For Claude Desktop, add to your `claude_desktop_config.json`:
```json
{
"mcpServers": {
"deepinfra": {
"command": "uv",
"args": ["run", "mcp_deepinfra"],
"env": {
"DEEPINFRA_API_KEY": "your_api_key_here"
}
}
}
}
```
## Tools Provided
This server provides the following MCP tools:
- `generate_image`: Generate an image from a text prompt. Returns the URL of the generated image.
- `text_generation`: Generate text completion from a prompt.
- `embeddings`: Generate embeddings for a list of input texts.
- `speech_recognition`: Transcribe audio from a URL to text using Whisper model.
- `zero_shot_image_classification`: Classify an image into provided candidate labels using vision model.
- `object_detection`: Detect and describe objects in an image using multimodal model.

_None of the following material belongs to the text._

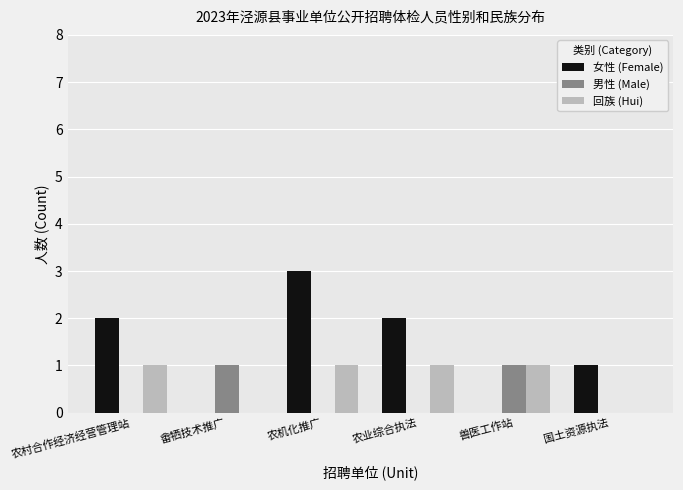

How many data points does each series have?

6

- `image_classification`: Classify and describe contents of an image using multimodal model.
- `text_classification`: Analyze text for sentiment and category.
- `token_classification`: Perform named entity recognition (NER) on text.
- `fill_mask`: Fill masked tokens in text with appropriate words.
## Testing
To test the server locally, run the pytest test suite:
```bash
# Install test dependencies
uv sync --extra test
# Run all tests
pytest
# Run with verbose output
pytest -v
# Run specific test file
pytest tests/test_tools.py
# Use the convenience script
./run_tests.sh
```
The tests include:
- Server initialization and tool listing
- Individual tool functionality tests via JSON-RPC protocol
- All tests run synchronously without async/await complexity
## Running with uvx
`uvx` is designed for running published Python packages from PyPI or GitHub. For local development, use the `uv run` command as described above.
If you publish this package to PyPI (e.g., as `mcp-deepinfra`), you can run it with:
```bash
uvx mcp-deepinfra
```
And configure your MCP client to use:
```json
{
"mcpServers": {
"deepinfra": {
"command": "uvx",
"args": ["mcp-deepinfra"],
"env": {
"DEEPINFRA_API_KEY": "your_api_key_here"
}
}
}
}
```
For local development, stick with the `uv run` approach.